Study text:
Charset autodetection fail

Spikhalskiy commented 9 years ago

Hello,

JsonFactory#createParser(InputStream in) has the comment:

Note: no encoding argument is taken since it can always be auto-detected as suggested by JSON RFC.

Looks like it doesn't work and now we have no ability to explicitly setup encoding.

Below I explain demo for stream with ISO-8859-1 content when our application encoding is UTF-8 (common for java).

Description: Hex dump - hex dump of valid json string payload encoded in ISO-8859-1, contains ã symbol, which has different encoding in UTF-8 and ISO-8859-1

String hexDump = <hex dump >;
byte[] bytes = BaseEncoding.base16().decode(hexDump.toUpperCase()); //load hex dump to byte array
System.out.println("Try to read print it with UTF-8" + new String(bytes)); //we see ? - something can't be decoded
System.out.println("Better (ISO-8859-1): " + new String(bytes, Charset.forName("ISO-8859-1"))); //do it with right encoding and will get valid json dump in console

//trying to create json parser
JsonFactory jf = new JsonFactory();
JsonParser parser = jf.createParser(new ByteArrayInputStream(bytes));
System.out.println(parser.getClass().getSimpleName());  //it will be UTF8StreamJsonParser, which already seems to be incorrect
 while (parser.nextToken() != null) {}

As a result we will get

com.fasterxml.jackson.core.JsonParseException: Invalid UTF-8 middle byte 0x5f
 at [Source: java.io.ByteArrayInputStream@373bc99b; line: 1, column: 764]
    at com.fasterxml.jackson.core.JsonParser._constructError(JsonParser.java:1581)
    at com.fasterxml.jackson.core.base.ParserMinimalBase._reportError(ParserMinimalBase.java:533)
    at com.fasterxml.jackson.core.json.UTF8StreamJsonParser._reportInvalidOther(UTF8StreamJsonParser.java:3470)
    at com.fasterxml.jackson.core.json.UTF8StreamJsonParser._reportInvalidOther(UTF8StreamJsonParser.java:3477)
    at com.fasterxml.jackson.core.json.UTF8StreamJsonParser._skipUtf8_3(UTF8StreamJsonParser.java:3353)
    at com.fasterxml.jackson.core.json.UTF8StreamJsonParser._skipString(UTF8StreamJsonParser.java:2547)
    at com.fasterxml.jackson.core.json.UTF8StreamJsonParser.nextToken(UTF8StreamJsonParser.java:690)

What's going on? We have sequence "ã_" in the stream, which is "E35F" in ISO-8859-1 If try to read this as UTF-8 - "E3" will be 1110 0011, which means that it's one 16-bytes char instead of 2 chars by 8 bytes, which is already incorrect + there is no char with E35F code in utf8 - exception.

cowtowncoder commented 9 years ago

JSON does NOT allow use of ISO-8859-1 as per specification; only UTF-8, UTF-16 and UTF-32 are supported. As a result, anything that does not look like UTF-16 or UTF-32 is taken to be UTF-8, with resulting decoding and error detection.

If you want to use non-conforming content like that (despite it not being legal JSON, strictly speaking), you will need to construct a Reader explicitly.

Listed records:
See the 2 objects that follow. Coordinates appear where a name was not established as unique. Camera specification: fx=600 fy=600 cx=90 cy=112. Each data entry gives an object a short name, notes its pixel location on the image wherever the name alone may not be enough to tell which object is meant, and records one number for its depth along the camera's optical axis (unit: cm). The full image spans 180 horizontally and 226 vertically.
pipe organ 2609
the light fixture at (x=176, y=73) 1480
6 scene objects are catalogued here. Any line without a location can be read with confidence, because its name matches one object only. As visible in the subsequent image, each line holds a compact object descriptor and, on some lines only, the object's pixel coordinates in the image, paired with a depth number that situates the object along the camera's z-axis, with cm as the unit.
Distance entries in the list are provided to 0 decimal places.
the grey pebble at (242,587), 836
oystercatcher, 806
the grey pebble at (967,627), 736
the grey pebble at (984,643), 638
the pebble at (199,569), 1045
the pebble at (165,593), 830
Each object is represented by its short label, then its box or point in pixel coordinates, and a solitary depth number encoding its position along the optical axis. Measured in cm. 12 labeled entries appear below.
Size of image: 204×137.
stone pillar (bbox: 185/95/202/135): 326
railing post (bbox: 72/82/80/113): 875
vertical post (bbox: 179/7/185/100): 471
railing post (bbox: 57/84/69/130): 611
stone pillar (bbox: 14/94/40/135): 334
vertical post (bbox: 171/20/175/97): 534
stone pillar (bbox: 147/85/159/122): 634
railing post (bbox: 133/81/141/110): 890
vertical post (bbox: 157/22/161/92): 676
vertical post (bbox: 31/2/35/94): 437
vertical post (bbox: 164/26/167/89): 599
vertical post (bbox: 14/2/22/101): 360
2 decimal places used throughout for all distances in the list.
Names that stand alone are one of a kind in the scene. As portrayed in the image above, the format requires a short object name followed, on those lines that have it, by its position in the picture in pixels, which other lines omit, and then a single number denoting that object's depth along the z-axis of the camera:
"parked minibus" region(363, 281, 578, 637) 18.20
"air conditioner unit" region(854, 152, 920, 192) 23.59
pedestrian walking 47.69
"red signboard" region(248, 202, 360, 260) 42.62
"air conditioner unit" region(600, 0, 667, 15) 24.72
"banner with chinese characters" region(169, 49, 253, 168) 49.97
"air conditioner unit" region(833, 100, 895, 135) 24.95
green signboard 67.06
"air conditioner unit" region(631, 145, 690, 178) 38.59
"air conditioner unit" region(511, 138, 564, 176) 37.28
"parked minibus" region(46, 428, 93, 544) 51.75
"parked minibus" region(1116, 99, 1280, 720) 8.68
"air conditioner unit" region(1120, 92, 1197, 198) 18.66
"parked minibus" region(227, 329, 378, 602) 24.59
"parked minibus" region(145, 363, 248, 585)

Exercise 1: According to the reply in the charset autodetection thread, which encodings does the JSON specification support?
Exercise 2: Write out the stretch of the charset autodetection thread from "Looks like it" through "(common for java).".
Exercise 3:
Decide whether each statement agrees with the charset autodetection thread. Answer yes or no, and quote the words that decide it.
(a) The parser created in the demo code is a UTF8StreamJsonParser.
(b) The exception reports an invalid UTF-8 middle byte 0x3f.
(c) For content like ISO-8859-1, the reply says a Reader must be constructed explicitly.

Exercise response 1: UTF-8, UTF-16 and UTF-32.

Exercise response 2:
Looks like it doesn't work and now we have no ability to explicitly setup encoding.

Below I explain demo for stream with ISO-8859-1 content when our application encoding is UTF-8 (common for java).

Exercise response 3:
(a) Yes: "it will be UTF8StreamJsonParser, which already seems to be incorrect"
(b) No: "Invalid UTF-8 middle byte 0x5f"
(c) Yes: "you will need to construct a Reader explicitly"